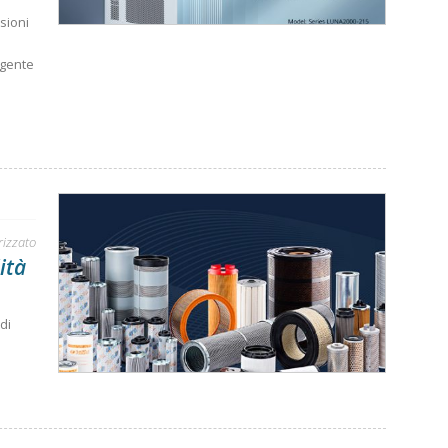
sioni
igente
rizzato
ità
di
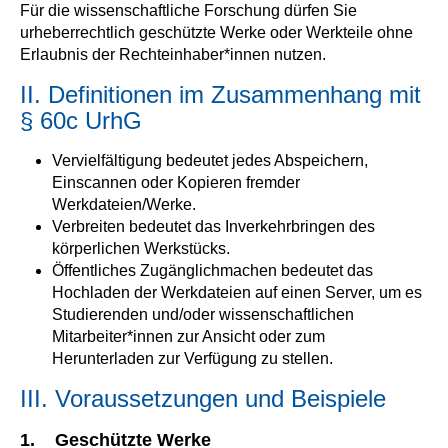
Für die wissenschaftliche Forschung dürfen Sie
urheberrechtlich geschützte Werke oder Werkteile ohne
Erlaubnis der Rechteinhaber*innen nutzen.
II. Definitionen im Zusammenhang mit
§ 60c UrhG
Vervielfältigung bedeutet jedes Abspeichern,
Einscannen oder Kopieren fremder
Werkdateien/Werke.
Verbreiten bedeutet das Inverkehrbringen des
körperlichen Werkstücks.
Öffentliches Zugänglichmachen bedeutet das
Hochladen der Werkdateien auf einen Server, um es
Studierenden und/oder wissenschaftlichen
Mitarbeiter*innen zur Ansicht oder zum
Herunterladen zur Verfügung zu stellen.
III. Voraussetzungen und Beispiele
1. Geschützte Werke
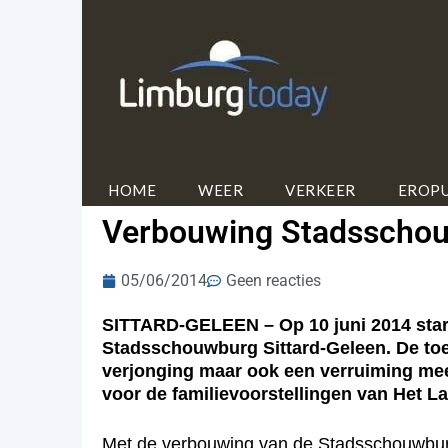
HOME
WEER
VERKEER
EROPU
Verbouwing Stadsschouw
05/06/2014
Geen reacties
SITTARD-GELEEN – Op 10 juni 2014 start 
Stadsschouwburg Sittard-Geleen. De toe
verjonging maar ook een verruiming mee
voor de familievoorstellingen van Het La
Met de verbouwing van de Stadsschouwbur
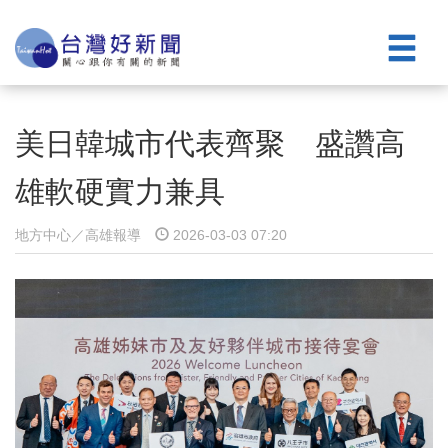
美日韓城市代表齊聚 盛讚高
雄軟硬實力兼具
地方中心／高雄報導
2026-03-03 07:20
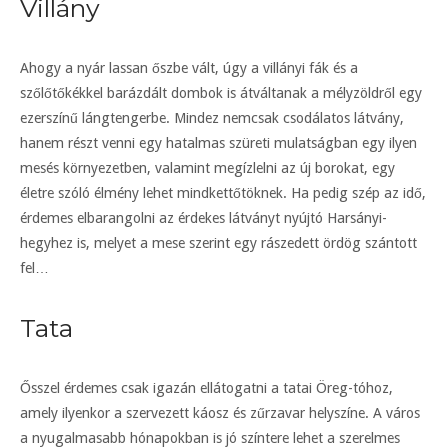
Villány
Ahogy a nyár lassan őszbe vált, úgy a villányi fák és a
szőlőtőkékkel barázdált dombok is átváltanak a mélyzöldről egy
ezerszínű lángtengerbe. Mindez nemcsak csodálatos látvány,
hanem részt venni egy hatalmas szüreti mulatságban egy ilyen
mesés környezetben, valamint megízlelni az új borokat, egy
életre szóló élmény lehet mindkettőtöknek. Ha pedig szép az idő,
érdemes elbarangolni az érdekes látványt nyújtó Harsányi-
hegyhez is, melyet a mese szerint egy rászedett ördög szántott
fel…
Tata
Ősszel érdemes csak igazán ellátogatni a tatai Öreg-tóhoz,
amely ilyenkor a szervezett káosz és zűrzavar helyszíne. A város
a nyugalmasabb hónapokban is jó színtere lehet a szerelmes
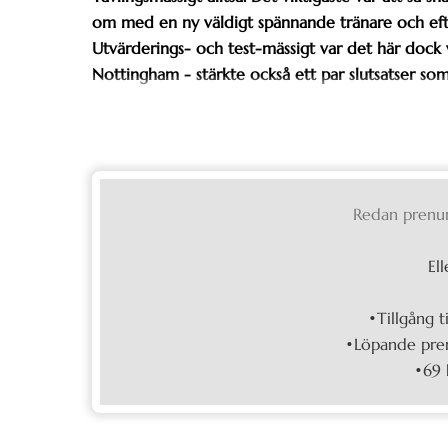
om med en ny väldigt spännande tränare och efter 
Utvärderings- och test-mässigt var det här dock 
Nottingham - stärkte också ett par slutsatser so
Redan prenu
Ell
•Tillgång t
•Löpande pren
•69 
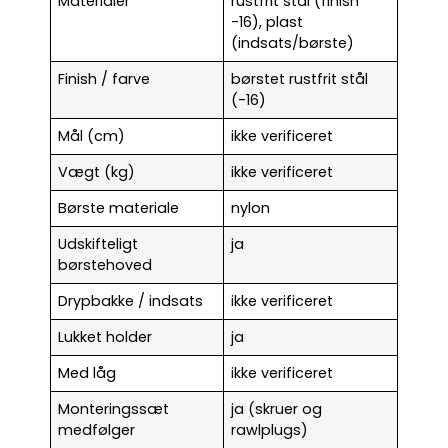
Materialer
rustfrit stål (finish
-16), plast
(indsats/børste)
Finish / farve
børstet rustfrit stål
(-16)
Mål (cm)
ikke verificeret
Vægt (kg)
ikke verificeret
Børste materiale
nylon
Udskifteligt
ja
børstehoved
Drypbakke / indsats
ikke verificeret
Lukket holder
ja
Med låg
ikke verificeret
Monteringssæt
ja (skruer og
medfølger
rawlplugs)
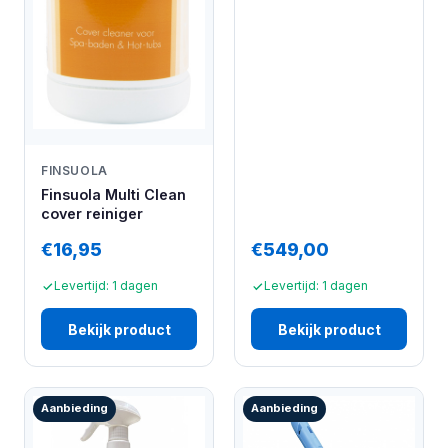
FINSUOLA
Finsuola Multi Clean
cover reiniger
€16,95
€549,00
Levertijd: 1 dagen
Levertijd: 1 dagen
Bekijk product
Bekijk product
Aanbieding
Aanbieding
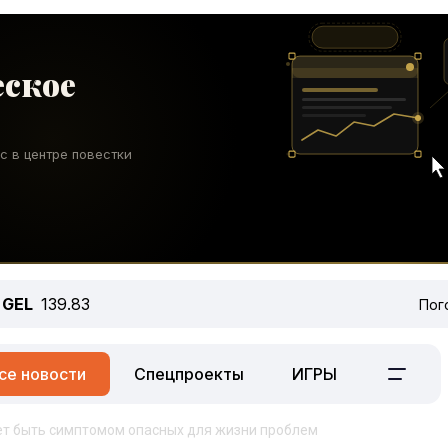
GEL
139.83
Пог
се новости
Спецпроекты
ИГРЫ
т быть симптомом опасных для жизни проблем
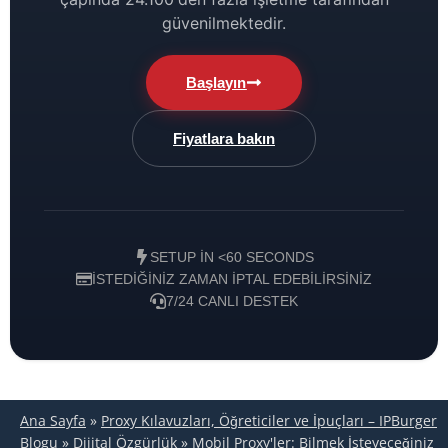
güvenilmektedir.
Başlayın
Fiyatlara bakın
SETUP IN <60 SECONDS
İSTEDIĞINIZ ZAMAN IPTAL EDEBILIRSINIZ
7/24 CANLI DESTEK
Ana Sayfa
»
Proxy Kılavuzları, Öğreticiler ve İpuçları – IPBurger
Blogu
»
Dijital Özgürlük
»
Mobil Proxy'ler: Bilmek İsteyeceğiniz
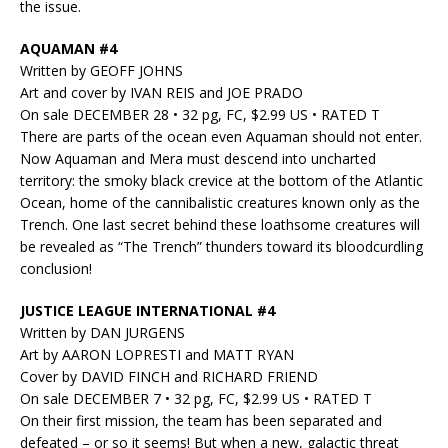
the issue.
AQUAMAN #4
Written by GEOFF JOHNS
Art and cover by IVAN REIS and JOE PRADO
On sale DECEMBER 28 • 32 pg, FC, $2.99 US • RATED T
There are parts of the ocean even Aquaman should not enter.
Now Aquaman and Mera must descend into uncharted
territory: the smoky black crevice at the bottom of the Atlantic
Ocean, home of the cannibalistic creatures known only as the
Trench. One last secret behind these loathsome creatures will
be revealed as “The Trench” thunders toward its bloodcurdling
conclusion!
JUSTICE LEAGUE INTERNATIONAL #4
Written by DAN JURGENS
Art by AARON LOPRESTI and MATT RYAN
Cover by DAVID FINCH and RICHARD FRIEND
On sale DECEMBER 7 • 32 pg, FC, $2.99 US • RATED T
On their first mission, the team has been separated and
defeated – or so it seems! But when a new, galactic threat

---

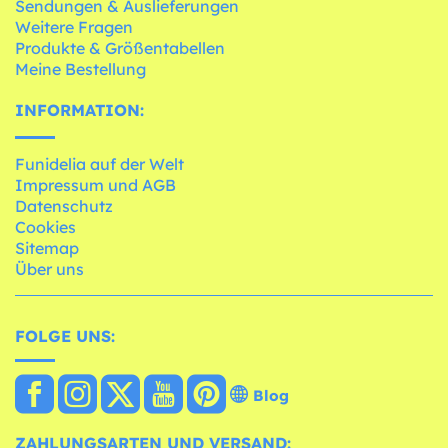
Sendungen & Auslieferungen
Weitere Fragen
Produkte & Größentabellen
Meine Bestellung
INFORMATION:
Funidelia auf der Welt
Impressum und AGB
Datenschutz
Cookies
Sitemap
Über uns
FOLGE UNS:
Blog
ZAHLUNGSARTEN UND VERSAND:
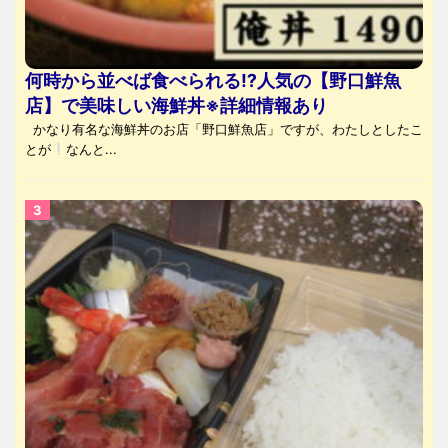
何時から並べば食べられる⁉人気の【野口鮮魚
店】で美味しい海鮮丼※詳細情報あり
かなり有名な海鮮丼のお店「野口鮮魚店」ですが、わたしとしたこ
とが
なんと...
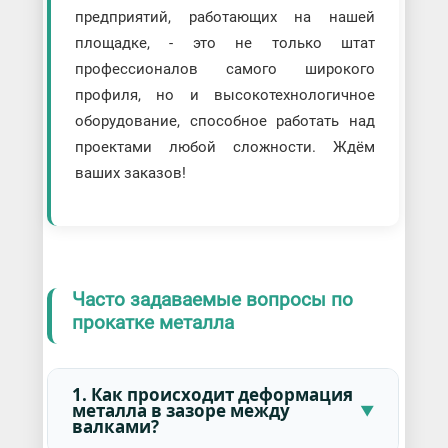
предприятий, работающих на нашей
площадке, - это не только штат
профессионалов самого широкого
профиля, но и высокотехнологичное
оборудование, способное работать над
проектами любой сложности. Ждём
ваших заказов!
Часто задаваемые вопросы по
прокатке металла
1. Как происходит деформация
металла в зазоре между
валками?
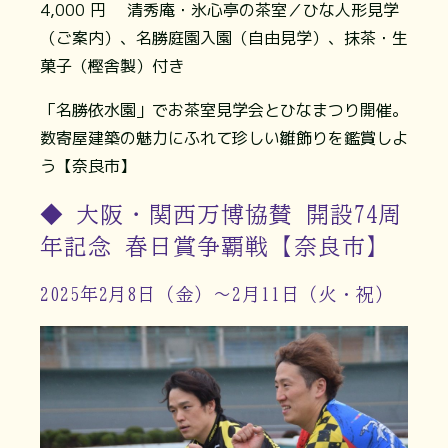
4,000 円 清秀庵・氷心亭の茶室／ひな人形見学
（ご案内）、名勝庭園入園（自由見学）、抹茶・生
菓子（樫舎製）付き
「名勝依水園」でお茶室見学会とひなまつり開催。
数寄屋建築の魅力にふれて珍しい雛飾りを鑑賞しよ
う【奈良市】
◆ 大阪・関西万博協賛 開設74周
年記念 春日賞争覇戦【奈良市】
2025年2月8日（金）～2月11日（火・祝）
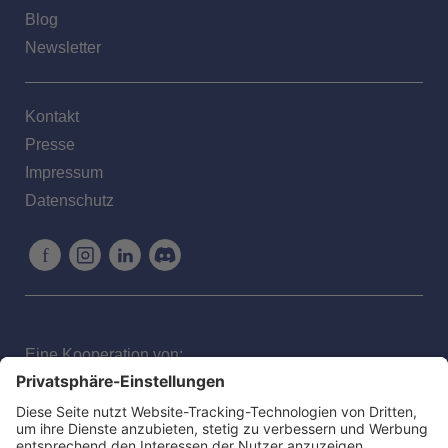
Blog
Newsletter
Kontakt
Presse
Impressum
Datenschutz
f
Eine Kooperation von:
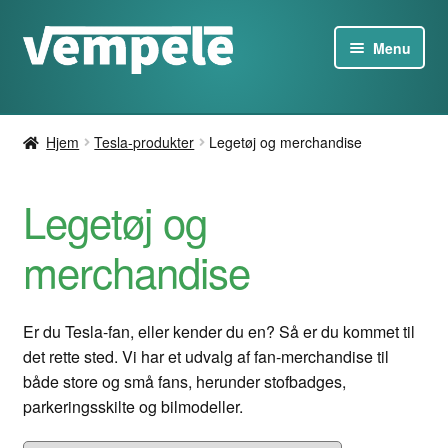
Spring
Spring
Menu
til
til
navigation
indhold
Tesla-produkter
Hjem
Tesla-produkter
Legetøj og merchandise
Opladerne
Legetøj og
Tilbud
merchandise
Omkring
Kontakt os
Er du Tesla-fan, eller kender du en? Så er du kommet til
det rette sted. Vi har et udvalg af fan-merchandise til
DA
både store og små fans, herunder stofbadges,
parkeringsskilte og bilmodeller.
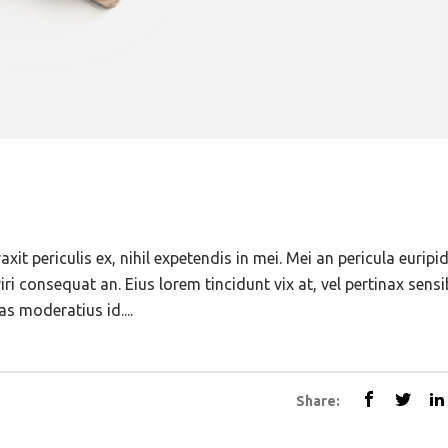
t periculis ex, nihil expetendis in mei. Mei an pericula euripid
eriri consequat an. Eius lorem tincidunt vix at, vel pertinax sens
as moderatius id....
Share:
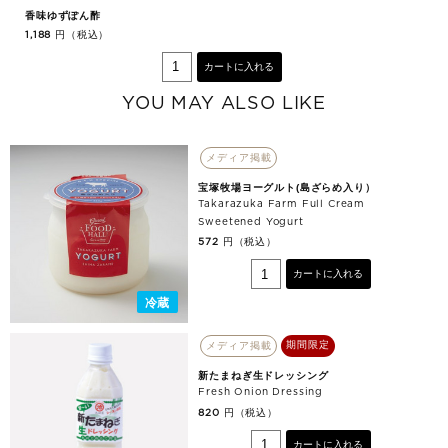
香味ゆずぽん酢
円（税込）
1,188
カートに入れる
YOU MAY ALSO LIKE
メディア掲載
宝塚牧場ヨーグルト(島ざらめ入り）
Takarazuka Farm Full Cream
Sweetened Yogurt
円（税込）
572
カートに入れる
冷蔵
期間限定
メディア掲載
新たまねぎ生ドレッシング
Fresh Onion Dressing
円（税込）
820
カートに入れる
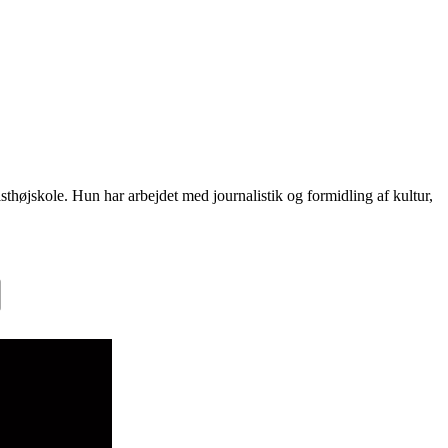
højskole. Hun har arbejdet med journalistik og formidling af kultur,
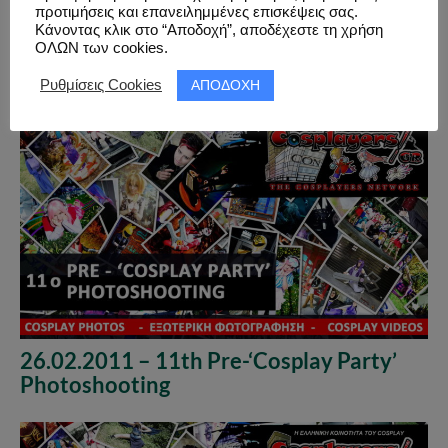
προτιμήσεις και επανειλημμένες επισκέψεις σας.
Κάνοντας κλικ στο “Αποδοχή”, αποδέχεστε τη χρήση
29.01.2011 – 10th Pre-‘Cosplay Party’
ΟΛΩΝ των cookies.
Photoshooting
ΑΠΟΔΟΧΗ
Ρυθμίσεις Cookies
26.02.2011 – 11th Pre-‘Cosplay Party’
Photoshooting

* * *

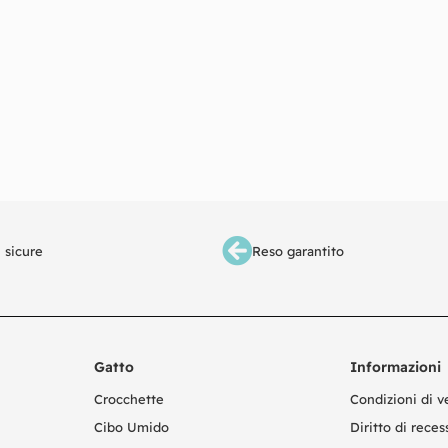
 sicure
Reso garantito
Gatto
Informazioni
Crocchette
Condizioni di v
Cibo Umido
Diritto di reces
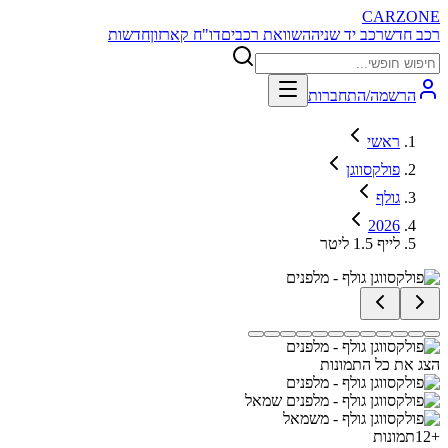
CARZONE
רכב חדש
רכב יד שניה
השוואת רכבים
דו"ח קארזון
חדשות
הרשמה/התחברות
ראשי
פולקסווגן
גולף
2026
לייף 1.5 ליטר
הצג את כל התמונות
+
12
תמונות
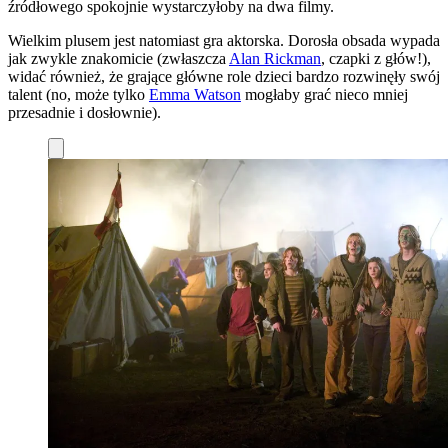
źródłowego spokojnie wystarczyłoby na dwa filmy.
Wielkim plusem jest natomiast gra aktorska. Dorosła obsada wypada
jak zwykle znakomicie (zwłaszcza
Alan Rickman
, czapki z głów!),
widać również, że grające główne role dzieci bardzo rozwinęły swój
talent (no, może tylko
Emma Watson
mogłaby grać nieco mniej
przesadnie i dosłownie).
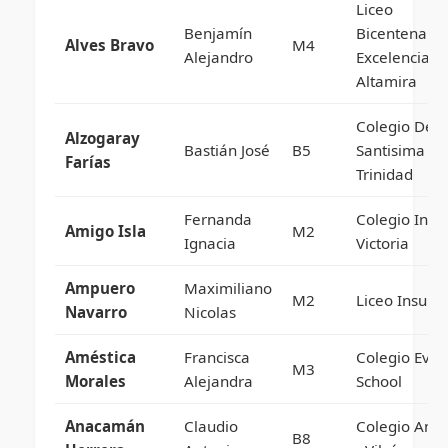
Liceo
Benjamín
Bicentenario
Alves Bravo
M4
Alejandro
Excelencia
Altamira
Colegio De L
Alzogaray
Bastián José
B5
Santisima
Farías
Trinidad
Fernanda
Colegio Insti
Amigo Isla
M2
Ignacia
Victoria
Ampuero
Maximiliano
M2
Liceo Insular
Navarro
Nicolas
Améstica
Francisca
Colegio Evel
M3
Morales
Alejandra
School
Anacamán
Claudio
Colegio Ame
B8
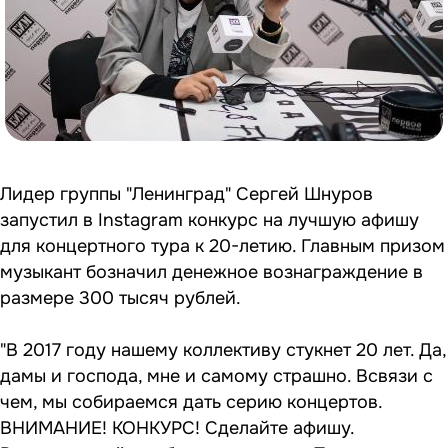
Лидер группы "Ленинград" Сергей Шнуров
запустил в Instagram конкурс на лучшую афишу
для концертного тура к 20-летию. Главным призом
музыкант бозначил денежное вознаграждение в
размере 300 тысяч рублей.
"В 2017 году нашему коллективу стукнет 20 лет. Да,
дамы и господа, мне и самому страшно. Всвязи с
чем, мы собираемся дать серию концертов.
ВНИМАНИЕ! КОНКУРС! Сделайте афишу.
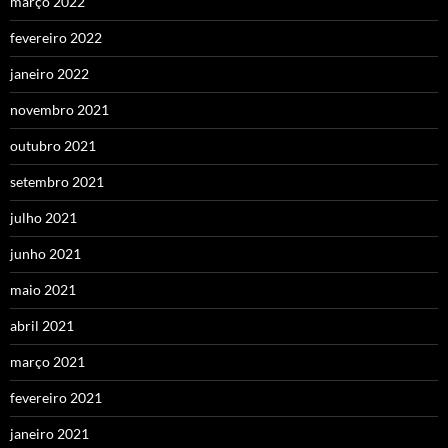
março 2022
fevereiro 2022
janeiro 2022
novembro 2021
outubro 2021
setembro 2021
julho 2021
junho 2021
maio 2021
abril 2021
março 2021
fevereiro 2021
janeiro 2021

§ **TASK STATEMENT**
All lines above starting at the one with "Verbouwing Stadsschouw" and ending at the one with "érdemes elbarangolni az", inclusive, are to be printed again exactly, with the pictures left out.

§ **YOUR RESPONSE**
Verbouwing Stadsschouw
05/06/2014
Geen reacties
SITTARD-GELEEN – Op 10 juni 2014 start 
Stadsschouwburg Sittard-Geleen. De toe
verjonging maar ook een verruiming mee
voor de familievoorstellingen van Het La
Met de verbouwing van de Stadsschouwbur
美日韓城市代表齊聚 盛讚高
雄軟硬實力兼具
地方中心／高雄報導
2026-03-03 07:20
Villány
Ahogy a nyár lassan őszbe vált, úgy a villányi fák és a
szőlőtőkékkel barázdált dombok is átváltanak a mélyzöldről egy
ezerszínű lángtengerbe. Mindez nemcsak csodálatos látvány,
hanem részt venni egy hatalmas szüreti mulatságban egy ilyen
mesés környezetben, valamint megízlelni az új borokat, egy
életre szóló élmény lehet mindkettőtöknek. Ha pedig szép az idő,
érdemes elbarangolni az érdekes látványt nyújtó Harsányi-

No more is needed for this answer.